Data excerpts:
◆ ◆ ◆

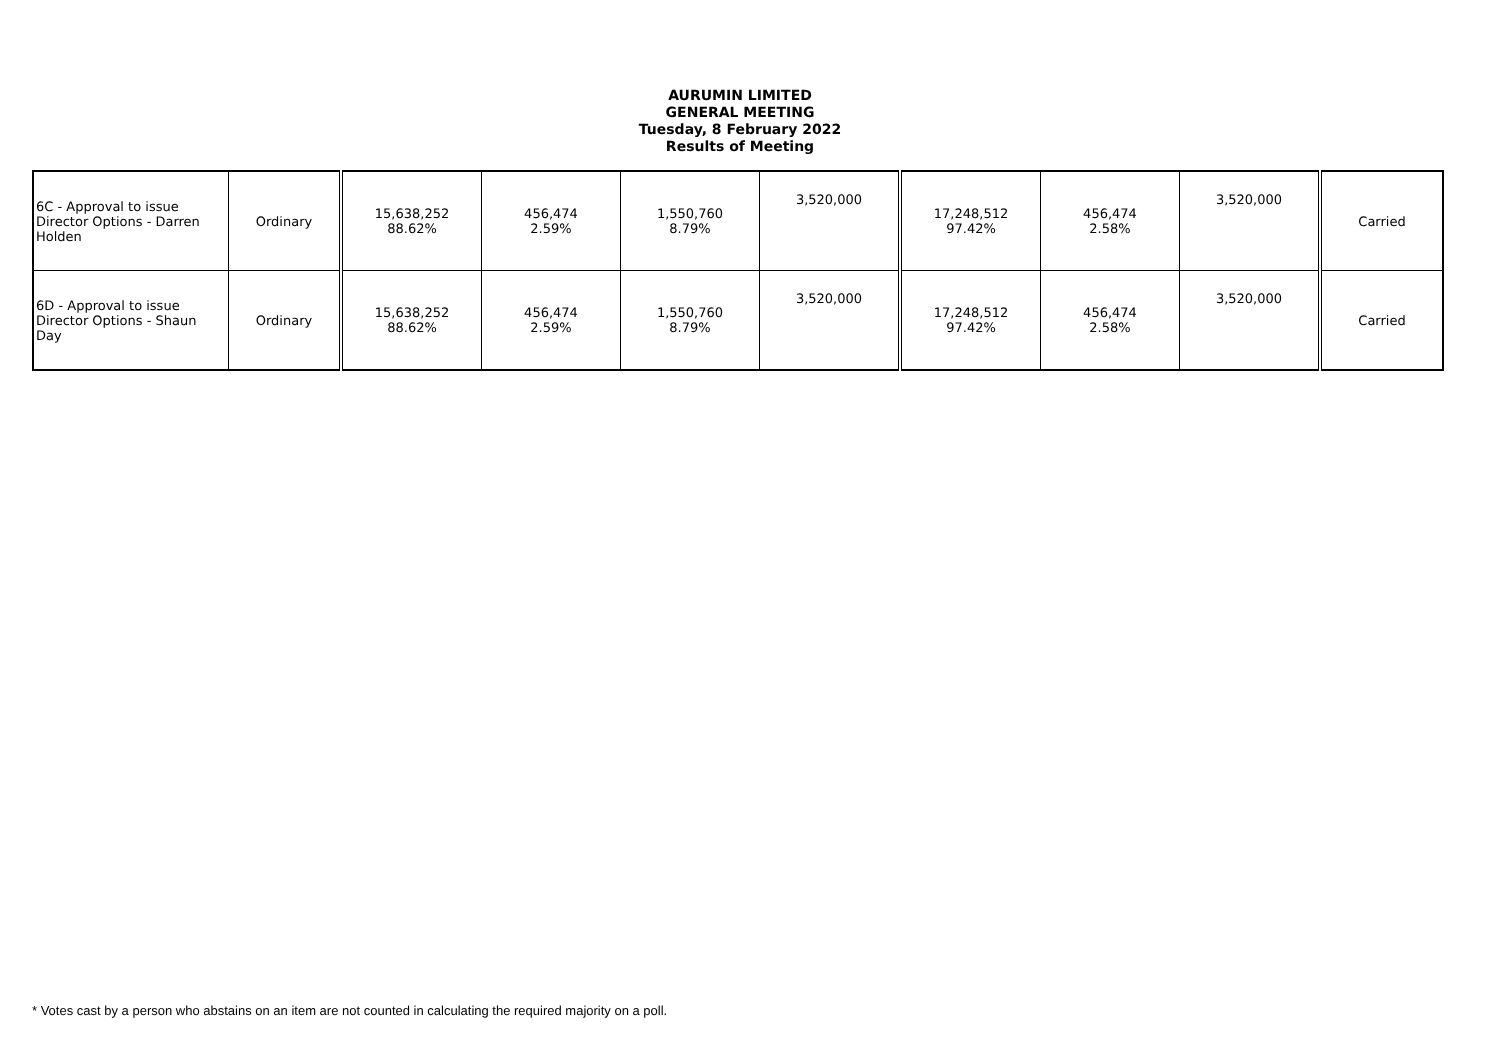AURUMIN LIMITED
GENERAL MEETING
Tuesday, 8 February 2022
Results of Meeting
| 6C - Approval to issue Director Options - Darren Holden | Ordinary | 15,638,252 88.62% | 456,474 2.59% | 1,550,760 8.79% | 3,520,000 | 17,248,512 97.42% | 456,474 2.58% | 3,520,000 | Carried |
| 6D - Approval to issue Director Options - Shaun Day | Ordinary | 15,638,252 88.62% | 456,474 2.59% | 1,550,760 8.79% | 3,520,000 | 17,248,512 97.42% | 456,474 2.58% | 3,520,000 | Carried |
* Votes cast by a person who abstains on an item are not counted in calculating the required majority on a poll.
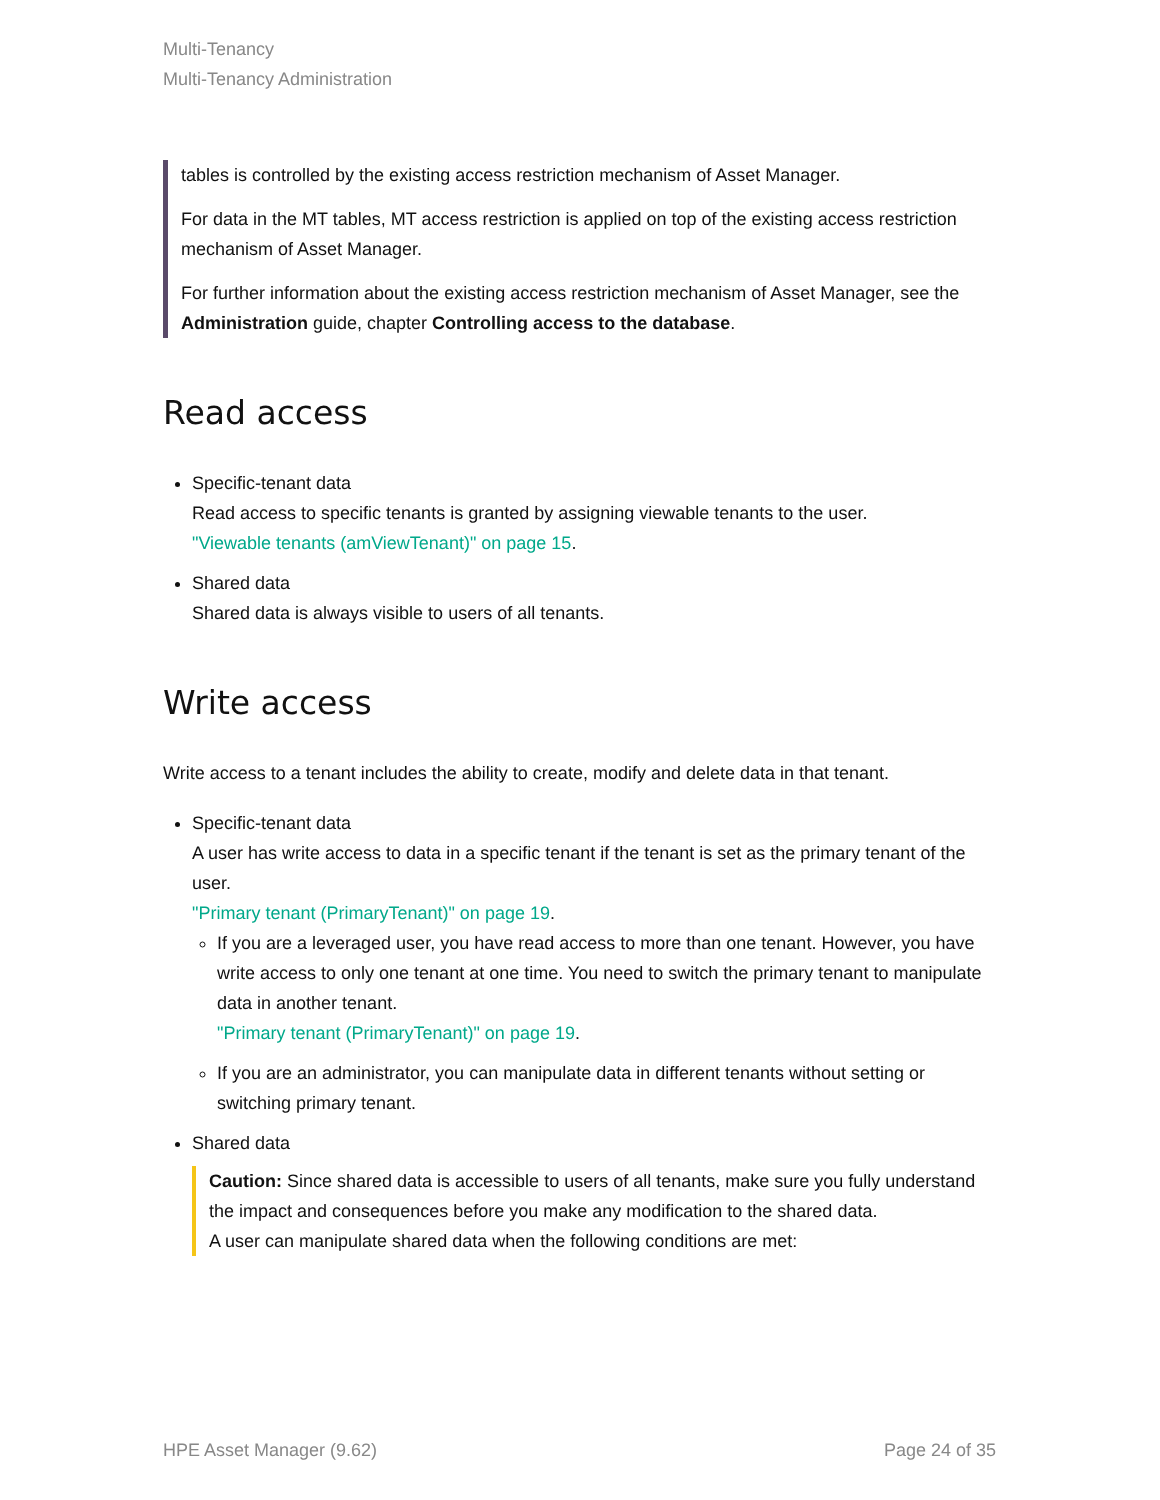Multi-Tenancy
Multi-Tenancy Administration
tables is controlled by the existing access restriction mechanism of Asset Manager.
For data in the MT tables, MT access restriction is applied on top of the existing access restriction mechanism of Asset Manager.
For further information about the existing access restriction mechanism of Asset Manager, see the Administration guide, chapter Controlling access to the database.
Read access
Specific-tenant data
Read access to specific tenants is granted by assigning viewable tenants to the user.
"Viewable tenants (amViewTenant)" on page 15.
Shared data
Shared data is always visible to users of all tenants.
Write access
Write access to a tenant includes the ability to create, modify and delete data in that tenant.
Specific-tenant data
A user has write access to data in a specific tenant if the tenant is set as the primary tenant of the user.
"Primary tenant (PrimaryTenant)" on page 19.
If you are a leveraged user, you have read access to more than one tenant. However, you have write access to only one tenant at one time. You need to switch the primary tenant to manipulate data in another tenant.
"Primary tenant (PrimaryTenant)" on page 19.
If you are an administrator, you can manipulate data in different tenants without setting or switching primary tenant.
Shared data
Caution: Since shared data is accessible to users of all tenants, make sure you fully understand the impact and consequences before you make any modification to the shared data.
A user can manipulate shared data when the following conditions are met:
HPE Asset Manager (9.62) Page 24 of 35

◆ ◆ ◆

What you should do: The lines to set down run from the line with "6D - Approval" up to and including the line with "For data in" in the entries above. Reproduce them exactly, with no pictures.

Solution to this problem:
| 6D - Approval to issue Director Options - Shaun Day | Ordinary | 15,638,252 88.62% | 456,474 2.59% | 1,550,760 8.79% | 3,520,000 | 17,248,512 97.42% | 456,474 2.58% | 3,520,000 | Carried |
* Votes cast by a person who abstains on an item are not counted in calculating the required majority on a poll.
Multi-Tenancy
Multi-Tenancy Administration
tables is controlled by the existing access restriction mechanism of Asset Manager.
For data in the MT tables, MT access restriction is applied on top of the existing access restriction mechanism of Asset Manager.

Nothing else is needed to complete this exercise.